ECLI:NL:GHARN:2006:AV2725
Gerechtshof Arnhem
- Hoger beroep
- M. Lensing
- J. Vegter
- A. Lauwaars
- Rechtspraak.nl
Verlenging terbeschikkingstelling na schending van verdragsrechtelijke verplichtingen
In deze zaak heeft het Gerechtshof Arnhem op 27 februari 2006 uitspraak gedaan in hoger beroep tegen de beslissing van de rechtbank Amsterdam van 8 september 2005, die de terbeschikkingstelling van de betrokkene met een jaar had verlengd. Het hof oordeelt dat de rechtbank niet binnen de vereiste termijn van twee maanden na de indienen van de verlengingsvordering heeft beslist, wat in strijd is met artikel 509t, eerste lid, van het Wetboek van Strafvordering. Het hof vernietigt de beslissing van de rechtbank en verlengt de terbeschikkingstelling met twee jaar.

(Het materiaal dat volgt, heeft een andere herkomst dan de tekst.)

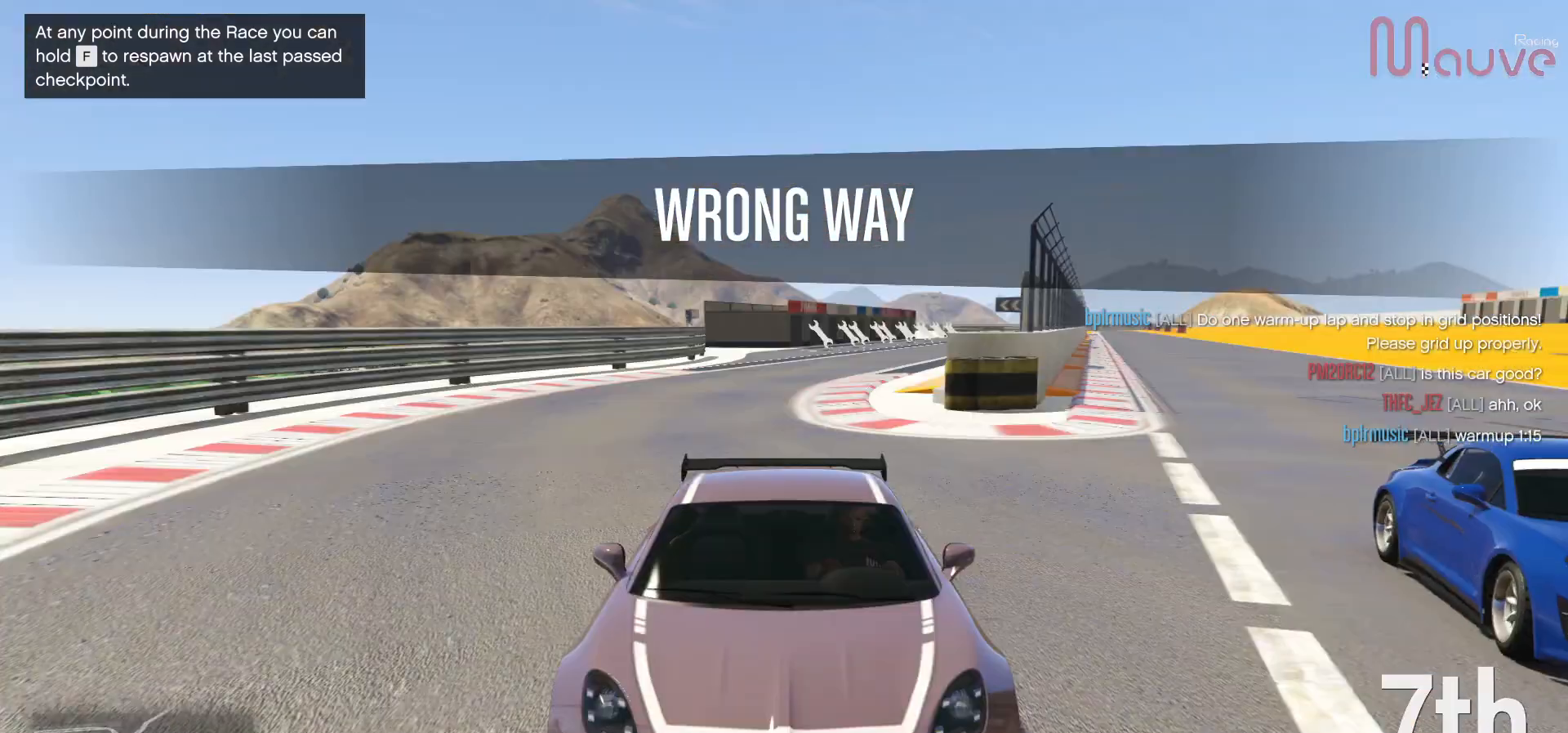
{"buttons": ["R2"], "left_stick": "center", "right_stick": "center", "events": [[100, "right_stick", "down"], [133, "left_stick", "right"], [183, "left_stick", "center"], [233, "right_stick", "center"], [283, "R3", "up"], [317, "R2", "down"]]}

Het hof overweegt dat de voorwaarden voor de terbeschikkingstelling niet zijn gerealiseerd en dat er geen perspectief is op behandeling in een ander kader dan TBS met dwangverpleging. De betrokkene heeft zich niet aan afspraken gehouden en er zijn incidenten geweest die de veiligheid van anderen in gevaar hebben gebracht. Het hof wijst ook het verzoek tot aanhouding af, omdat het hof zich voldoende voorgelicht acht op basis van de voorliggende rapportages. De beslissing van het hof houdt rekening met de noodzaak van zorg, structuur en begeleiding voor de betrokkene, en de verlenging van de terbeschikkingstelling is noodzakelijk om het delictgevaar te beperken. De uitspraak is gedaan door een kamer van het hof, waarbij mr. Lensing als voorzitter fungeerde, bijgestaan door mrs. Vegter en Lauwaars als raadsheren, en drs. Kaiser en drs. Van Iersel als raden. De uitspraak is openbaar gedaan op 27 februari 2006.